I enjoyed it so much that he later took me to see
The Mikado, The Yeomen
of the Guard
and the rest of the canon. I learnt many of the songs by heart and would enunciate them in that curiously affected mincing voice favoured by the Company. I tried, at Tom’s suggestion, singing them to Uncle Willy, but he showed no more than a flicker of interest. Sir Harry had followed Bertha Belmore into the dark. Gilbert and Sullivan, like everything else except the mousetrap, had lost their savour.

The cause of Uncle Bill’s stroke was obscure but there were dark rumours. My father told me eventually that it was believed by some that, as a child, he had been injected for smallpox with a needle, insufficiently sterilised, which had previously been used on a baby infected with syphilis. It is true he never married but this is more probably because of his psoriasis, a flaking of the skin caused by the overproduction of cells, which afflicted his whole body with the exception of his face and hands. This led to terrible irritation especially at night and his only relief was to get up and take a tar bath.
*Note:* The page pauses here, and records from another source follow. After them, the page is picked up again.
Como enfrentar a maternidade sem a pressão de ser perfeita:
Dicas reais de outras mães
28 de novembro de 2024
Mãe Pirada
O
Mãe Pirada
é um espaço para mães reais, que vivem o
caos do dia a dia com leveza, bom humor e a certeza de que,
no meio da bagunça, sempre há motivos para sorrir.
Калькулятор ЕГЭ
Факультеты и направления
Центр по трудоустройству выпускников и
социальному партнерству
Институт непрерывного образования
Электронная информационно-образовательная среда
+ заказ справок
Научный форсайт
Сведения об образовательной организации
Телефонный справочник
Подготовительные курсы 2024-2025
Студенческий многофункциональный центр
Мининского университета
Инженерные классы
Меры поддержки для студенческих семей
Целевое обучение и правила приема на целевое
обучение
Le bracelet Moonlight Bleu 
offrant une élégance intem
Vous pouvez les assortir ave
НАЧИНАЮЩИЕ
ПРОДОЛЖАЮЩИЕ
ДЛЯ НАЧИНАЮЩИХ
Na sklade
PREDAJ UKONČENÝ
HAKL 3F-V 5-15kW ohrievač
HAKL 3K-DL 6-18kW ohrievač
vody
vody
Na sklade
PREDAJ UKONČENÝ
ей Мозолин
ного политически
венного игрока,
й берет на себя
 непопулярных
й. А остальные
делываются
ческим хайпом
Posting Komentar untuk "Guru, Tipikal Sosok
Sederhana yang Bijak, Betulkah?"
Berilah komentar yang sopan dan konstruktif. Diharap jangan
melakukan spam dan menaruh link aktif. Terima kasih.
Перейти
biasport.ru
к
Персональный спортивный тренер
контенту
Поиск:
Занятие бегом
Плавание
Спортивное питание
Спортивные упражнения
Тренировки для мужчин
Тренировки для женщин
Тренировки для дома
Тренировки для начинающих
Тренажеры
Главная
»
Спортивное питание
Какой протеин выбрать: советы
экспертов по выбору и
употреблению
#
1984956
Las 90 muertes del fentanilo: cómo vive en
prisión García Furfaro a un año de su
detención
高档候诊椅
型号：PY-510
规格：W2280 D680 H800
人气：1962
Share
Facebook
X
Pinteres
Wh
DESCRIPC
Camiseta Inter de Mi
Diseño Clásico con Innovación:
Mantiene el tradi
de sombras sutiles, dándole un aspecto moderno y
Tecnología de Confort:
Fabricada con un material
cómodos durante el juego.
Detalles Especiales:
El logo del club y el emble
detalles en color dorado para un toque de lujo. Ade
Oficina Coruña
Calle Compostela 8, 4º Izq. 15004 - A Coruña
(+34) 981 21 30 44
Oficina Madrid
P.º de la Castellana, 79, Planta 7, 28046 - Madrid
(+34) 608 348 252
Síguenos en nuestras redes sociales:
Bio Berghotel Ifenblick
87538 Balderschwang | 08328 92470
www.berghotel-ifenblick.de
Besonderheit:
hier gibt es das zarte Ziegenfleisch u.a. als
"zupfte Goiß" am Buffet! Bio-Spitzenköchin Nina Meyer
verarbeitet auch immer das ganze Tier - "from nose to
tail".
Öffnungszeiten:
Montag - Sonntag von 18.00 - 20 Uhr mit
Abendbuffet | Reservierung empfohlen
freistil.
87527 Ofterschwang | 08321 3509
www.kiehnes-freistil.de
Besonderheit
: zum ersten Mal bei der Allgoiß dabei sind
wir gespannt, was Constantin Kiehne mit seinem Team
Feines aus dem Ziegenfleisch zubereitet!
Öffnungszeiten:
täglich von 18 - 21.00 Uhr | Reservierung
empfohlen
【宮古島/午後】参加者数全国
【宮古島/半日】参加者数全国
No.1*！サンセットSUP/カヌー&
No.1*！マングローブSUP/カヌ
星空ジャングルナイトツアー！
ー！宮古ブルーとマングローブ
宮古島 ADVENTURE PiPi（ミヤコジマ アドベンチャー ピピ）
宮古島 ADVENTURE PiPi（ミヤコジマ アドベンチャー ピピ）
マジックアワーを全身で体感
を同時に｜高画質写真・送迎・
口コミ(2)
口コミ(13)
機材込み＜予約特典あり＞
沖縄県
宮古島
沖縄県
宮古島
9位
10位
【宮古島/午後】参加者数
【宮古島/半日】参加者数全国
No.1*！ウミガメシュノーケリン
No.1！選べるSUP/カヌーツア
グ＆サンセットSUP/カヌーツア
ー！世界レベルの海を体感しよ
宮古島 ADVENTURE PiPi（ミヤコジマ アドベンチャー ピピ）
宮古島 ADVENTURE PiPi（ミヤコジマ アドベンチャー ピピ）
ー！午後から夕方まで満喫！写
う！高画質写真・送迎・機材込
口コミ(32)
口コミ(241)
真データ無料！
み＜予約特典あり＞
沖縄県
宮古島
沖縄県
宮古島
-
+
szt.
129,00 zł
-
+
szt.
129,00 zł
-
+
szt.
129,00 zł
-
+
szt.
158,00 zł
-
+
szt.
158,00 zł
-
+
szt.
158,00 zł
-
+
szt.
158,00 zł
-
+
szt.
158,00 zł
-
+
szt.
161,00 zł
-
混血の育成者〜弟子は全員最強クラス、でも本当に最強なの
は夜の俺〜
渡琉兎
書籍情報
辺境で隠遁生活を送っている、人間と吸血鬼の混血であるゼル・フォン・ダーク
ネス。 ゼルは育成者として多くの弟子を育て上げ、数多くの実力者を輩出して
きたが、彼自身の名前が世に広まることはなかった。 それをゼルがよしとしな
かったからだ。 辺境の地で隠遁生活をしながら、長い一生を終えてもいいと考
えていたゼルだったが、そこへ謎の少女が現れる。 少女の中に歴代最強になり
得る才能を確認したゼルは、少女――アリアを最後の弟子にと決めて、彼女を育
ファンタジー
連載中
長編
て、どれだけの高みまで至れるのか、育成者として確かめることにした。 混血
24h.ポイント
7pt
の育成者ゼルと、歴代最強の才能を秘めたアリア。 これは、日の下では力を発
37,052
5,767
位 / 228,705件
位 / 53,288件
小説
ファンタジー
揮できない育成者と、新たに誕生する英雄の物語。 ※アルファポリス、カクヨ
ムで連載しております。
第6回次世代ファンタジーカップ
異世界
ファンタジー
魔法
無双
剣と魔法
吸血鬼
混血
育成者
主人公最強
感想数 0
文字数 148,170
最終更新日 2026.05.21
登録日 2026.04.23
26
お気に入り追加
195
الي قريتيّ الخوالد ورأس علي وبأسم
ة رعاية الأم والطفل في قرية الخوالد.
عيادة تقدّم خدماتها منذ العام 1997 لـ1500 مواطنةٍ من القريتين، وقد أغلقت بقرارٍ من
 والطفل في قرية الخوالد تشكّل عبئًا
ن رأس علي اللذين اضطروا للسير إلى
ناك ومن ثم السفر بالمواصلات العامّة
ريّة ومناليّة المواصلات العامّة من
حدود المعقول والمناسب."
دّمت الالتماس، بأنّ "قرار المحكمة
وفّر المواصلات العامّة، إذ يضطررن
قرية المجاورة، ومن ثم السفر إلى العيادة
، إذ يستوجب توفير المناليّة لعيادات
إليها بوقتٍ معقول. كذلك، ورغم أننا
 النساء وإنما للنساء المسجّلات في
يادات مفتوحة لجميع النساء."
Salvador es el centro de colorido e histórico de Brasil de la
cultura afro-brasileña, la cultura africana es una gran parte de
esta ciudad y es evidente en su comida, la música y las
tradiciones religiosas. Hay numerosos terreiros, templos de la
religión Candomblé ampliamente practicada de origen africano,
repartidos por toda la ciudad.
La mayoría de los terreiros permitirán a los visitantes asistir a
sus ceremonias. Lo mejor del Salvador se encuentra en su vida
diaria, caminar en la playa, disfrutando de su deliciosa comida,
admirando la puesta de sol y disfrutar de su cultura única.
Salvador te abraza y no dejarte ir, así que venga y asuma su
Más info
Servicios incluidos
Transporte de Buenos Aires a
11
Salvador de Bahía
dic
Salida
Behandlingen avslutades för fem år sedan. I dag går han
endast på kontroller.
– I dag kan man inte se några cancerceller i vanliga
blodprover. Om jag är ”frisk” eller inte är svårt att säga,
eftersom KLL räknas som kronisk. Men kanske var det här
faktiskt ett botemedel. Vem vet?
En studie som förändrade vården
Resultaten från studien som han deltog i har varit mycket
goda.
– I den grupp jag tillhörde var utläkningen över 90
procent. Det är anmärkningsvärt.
There was a limit to the time he was allowed to stay in the water and my father told me that once, staying at Rosedale in a room next to the bathroom, he had been awakened by Uncle Bill murmuring something rhythmically to himself and, on enquiring next morning, he discovered it to be Lewis Carroll’s
The Hunting of the Snark.
Apparently the time it took Bill to recite this work coincided exactly with the period he was allowed to submerge himself in the medicated waters.

Apart from his shaking and the psoriasis, Uncle Bill also suffered from a hatred of anything sweet or sugary with the single if inexplicable exception of chocolate peppermint creams, for which indeed he nourished an inordinate passion. In consequence he was given each day his own little dish of Hasty Pudding, a kind of unsweetened soufflé, while everyone else dug into a wide choice of elaborate trifles, tarts and rich rice dishes.

As the head of the household it would normally have been his prerogative to carve the enormous joint which preceded the puddings, but his ague and general disability prevented it. With no apparent irony intended, it fell to him in recompense to ladle out the puddings which were placed in front of him after the removal of the meat course.

‘Anyone want any of this muck?’ he would enquire. Frequently this was one of the only three times he spoke during our entire visit. The other two sentences were ‘How’s yourself?’ on our arrival and ‘Look after yourself’ on our departure. The contrast for older members of the family who remembered him as ‘very talkative’ must have been extraordinary.

The great occasion of the year at Chatham Street was the family party held towards the end of the week after Christmas. Almost every Melly and Smith living were present and, in the case of married women nee Melly, their husbands and children also. The one notable exception was Willie Bert’s mother, Great-Aunt Beatrice, who lived in southern England. After a toast to ‘absent friends’, Willie Bert always leapt to his feet and proposed ‘My Mother’ as a codicil. It was more likely her geographical rather than her ‘invidious position’ as a divorced woman which prevented her presence at the Chatty parties. Not that distance alone kept many members of the family away. My Great-Aunt Nell and her daughter Cousin Nell were assiduous attenders. They lived together in London in an Edwardian mansion block off the Fulham Road with eau-de-Nil walls and fine Dutch furniture, but stayed a great deal at Chatham Street and indeed lived there during the Hitler war; Aunt Nell looking after Uncle Bill, Cousin Nell driving a Civil Defence ambulance throughout the Blitz. Aunt Nell and her daughter were known as ‘Old Nell’ and ‘Young Nell’.